**WHAT IS BEING ASKED**
Rewrite the Eid passage starting at "The festival begins" and ending at "friends and relatives.", putting "heavens" in place of "sky".

**EXCERPT**
## Begin
Muslims are not only celebrating the end of fasting, but thanking Allah for the help and strength that he gave them throughout the previous month to help them practice self-control.

The festival begins when the first sight of the new moon is seen in the sky.

Muslims in most countries rely on news of an official sighting, rather than looking at the sky themselves.

Eid ul Fitr is very much a community festival and people go out into the streets to exchange greetings, and visit friends and relatives.

The celebratory atmosphere is increased by everyone wearing best or new clothes, and decorating their homes. There are special services out of doors and in Mosques, processions through the streets, and of course, a special celebratory meal—eaten during daytime, the first daytime meal Muslims will have had in a month.

Eid is also a time of forgiveness, and making amends.

Eid ul Adha (10 Dhul-Hijja)
The Festival of sacrifice which marks the end of the Hajj or holy pilgrimage, which is one of the 5 pillars of Islam, however it is celebrated by all Muslims, not just those who are on the pilgrimage.
## End
**DATASET EXCERPT**
## Begin
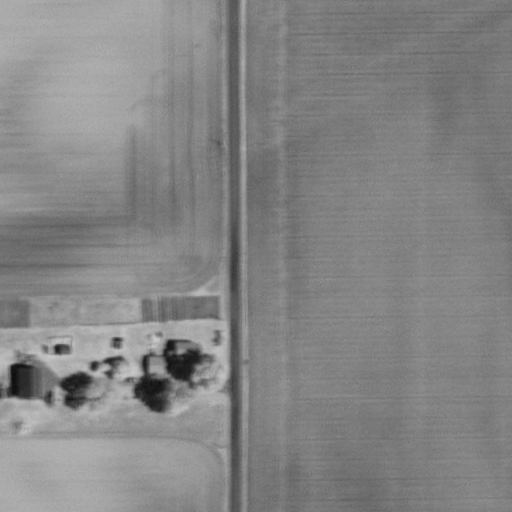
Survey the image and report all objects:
road: (233, 256)
building: (172, 359)
building: (25, 381)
## End
**TASK SOLUTION**
The festival begins when the first sight of the new moon is seen in the heavens.

Muslims in most countries rely on news of an official sighting, rather than looking at the heavens themselves.

Eid ul Fitr is very much a community festival and people go out into the streets to exchange greetings, and visit friends and relatives.